Né en Normandie, Jean-Jacques Allais va néanmoins débuter son sport favori dans le Nord, au VAFC. Au pays des Ch'tis, il va très rapidement débarquer dans le groupe phare, en l'occurence lors de la saison 86-87, à l'âge de 18 ans... Il disputera 3 matchs pour un but, ce qui est assez prometteur; toutefois il devra attendre 4 longues années pour disputer autre chose que des bouts de matchs. Car Jean-Jacques ne semble pas être un joker, et il a du mal à trouver le chemin des filets avec seulement quelques minutes par match... N'est pas Amara Simba qui veut. Donc le pauvre Allais ronge son frein, et puisqu'il ne marque pas, il ne peut pas s'imposer. Cercle vicieux... Qu'il finira par briser en 90-91, avec 3 buts en 15 matchs. La saison suivante, Valenciennes remonte en D1, grâce aux précieux buts de Goran Boskovic, à ne pas confondre avec Branko Boskovic, l'imposture du PSG des années 2000 (Quoique l'on puisse se demander s'il ne s'agit pas du même, ce qui expliquerait le niveau, vu l'âge...). Wilfried Gohel se fait plaisir aussi cette saison-là, marquant 7 buts... Jean-Jacques participe à la remontée, grâce à ses deux buts... Mais évidemment, la D1 semble bien trop difficile à atteindre, et VA préfère le prêter aux voisins de Dunkerque.

Chez les Dunkerquois, Jean-Jacques ne s'imposera pas plus qu'à VA; la faute à un tandem Mustapha Mouslim-Flavio Rodrigues bien plus performant. Quatrième choix en attaque derrière Frédéric Lafond, il n'est pas conservé par Dunkerque, et VA ne souhaite plus de lui non plus...
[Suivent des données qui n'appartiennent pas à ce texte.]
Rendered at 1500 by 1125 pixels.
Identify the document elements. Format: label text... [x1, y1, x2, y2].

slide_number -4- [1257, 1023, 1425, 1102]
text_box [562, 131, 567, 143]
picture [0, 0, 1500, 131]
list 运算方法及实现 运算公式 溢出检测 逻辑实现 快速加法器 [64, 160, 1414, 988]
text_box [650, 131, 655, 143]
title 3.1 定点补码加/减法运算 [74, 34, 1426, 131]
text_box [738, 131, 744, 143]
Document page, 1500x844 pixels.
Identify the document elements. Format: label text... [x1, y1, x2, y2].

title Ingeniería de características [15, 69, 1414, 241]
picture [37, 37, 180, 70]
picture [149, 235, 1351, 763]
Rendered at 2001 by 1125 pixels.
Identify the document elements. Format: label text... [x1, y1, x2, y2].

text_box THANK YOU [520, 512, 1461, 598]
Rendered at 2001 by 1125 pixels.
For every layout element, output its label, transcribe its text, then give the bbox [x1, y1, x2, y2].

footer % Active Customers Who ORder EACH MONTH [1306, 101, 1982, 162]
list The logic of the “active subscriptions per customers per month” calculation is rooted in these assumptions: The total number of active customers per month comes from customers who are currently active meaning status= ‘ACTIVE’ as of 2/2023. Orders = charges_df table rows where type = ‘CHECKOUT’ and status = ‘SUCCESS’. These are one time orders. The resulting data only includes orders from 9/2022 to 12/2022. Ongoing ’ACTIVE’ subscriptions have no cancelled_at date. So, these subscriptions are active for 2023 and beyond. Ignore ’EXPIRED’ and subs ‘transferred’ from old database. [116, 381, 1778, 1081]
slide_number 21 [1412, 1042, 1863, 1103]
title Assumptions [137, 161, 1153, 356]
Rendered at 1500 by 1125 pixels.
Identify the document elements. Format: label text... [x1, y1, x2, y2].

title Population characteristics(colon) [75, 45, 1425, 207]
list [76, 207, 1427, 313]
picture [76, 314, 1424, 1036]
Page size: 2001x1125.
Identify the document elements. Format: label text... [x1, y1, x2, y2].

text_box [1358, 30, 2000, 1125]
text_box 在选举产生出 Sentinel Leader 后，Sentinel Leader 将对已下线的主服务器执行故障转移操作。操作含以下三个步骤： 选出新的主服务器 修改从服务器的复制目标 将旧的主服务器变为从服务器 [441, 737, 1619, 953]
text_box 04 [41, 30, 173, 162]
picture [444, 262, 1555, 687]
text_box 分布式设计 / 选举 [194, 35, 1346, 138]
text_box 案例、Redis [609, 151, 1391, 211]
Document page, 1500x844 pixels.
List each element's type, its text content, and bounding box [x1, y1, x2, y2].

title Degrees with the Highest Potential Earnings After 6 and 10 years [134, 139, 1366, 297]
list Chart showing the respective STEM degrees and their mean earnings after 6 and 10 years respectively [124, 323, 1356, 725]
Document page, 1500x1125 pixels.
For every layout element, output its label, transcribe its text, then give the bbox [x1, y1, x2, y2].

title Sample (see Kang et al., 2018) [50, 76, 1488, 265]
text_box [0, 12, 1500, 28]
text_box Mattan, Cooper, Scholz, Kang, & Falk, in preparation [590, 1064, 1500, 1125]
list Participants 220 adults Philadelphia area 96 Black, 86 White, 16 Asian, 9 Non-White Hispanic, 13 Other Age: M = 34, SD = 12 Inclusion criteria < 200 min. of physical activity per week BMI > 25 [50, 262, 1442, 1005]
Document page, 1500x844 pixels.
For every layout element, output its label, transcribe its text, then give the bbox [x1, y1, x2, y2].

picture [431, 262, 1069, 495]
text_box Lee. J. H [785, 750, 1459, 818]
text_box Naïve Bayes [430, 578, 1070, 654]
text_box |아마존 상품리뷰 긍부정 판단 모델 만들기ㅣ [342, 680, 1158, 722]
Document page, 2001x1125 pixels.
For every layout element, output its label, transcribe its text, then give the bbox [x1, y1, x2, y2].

Mais Niort, à l'affût, semble enclin à offrir une énième chance à J-J. Les Chamois ne le regretteront pas, puisqu'il finira meilleur buteur du club, titulaire aux côtés de William Loko, le frère de vous-savez-qui. Bizarrement, il n'est pas conservé, et doit rechercher un autre point de chute.

Devant le peu de choix, il signe à Chatellerault, en D3... Une petite saison où il inscrira 8 buts, avant de rechercher un autre club... Pendant un an.

Dépité devant l'oubli dans lequel il est tombé, il décide de s'exiler, sur l'île de la Réunion, à l'US Stade Tamponnaise. Il y restera un an à profiter du climat et des charmes de ce paradis terrestre... Mais il n'a toujours pas tiré de trait sur sa carrière pro; et lorsque l'ES Wasquehal vient le chercher, il n'hésite pas une seule seconde.

Retour à la case D2. Wasquehal vient de monter, et devant le peu de réponses positives pour renforcer son effectif, le club doit se tourner vers des solutions maisons ou des joueurs plus que revanchards... Jean-Jacques en fait partie, aux côtés de... William Loko, Patrice Scrimenti ou encore Laurent Bonadei. Cette equipe réalisera l'exploit de se maintenir la première saison, et pourra faire un recrutement plus correct pour se stabiliser en D2: Sébastien Dailly, Denis Abed, ou le Hongrois Joszef Keller. Pari réussi pour l'Entente, qui renouvelle l'exploit... Mais Jean-Jacques, en fin de contrat, doit encore reprendre son bâton de pèlerin.

Puisqu'en France plus personne ne semble vouloir miser un kopek sur ce buteur qui n'a jamais dépassé la barre symbolique des 10 buts en D2, Jean-Jacques va migrer en Grèce, au petit club de Veria FC, où joue encore aujourd'hui l'inoubliable Kelvin Sebwé... Pas plus efficace au pays de Zeus, il se fait renvoyer en France vite fait bien fait, à moins que ce ne soit (encore) une sombre histoire de salaire non-versé ou de menaces...

Ca y est, la boucle est bouclée pour Jean-Jacques; ayant enfin compris qu'il ne retrouverait pas de nouveau club en D2, à 31 ans, il prend une licence en National, à Calais. Il jouera une trentaine de matchs, avec 6 buts à la clé, avant de se donner un dernier challenge de quelques mois, à Louhans-Cuiseaux. Il prend sa retraite en 2002, à l'âge de 33 ans...

Que devient-il ?

En 2002, Calais lui offre le poste de directeur général du club. Mais en 2008, une cabale visant à le demettre de ses fonctions aura raison de lui, malgré le soutien de son président. En cause? Son salaire, le plus élevé au club. Qu'importe, il rebondit en 2009 à Arles-Avignon, le petit club qui monte, qui monte... Où il devient directeur commercial.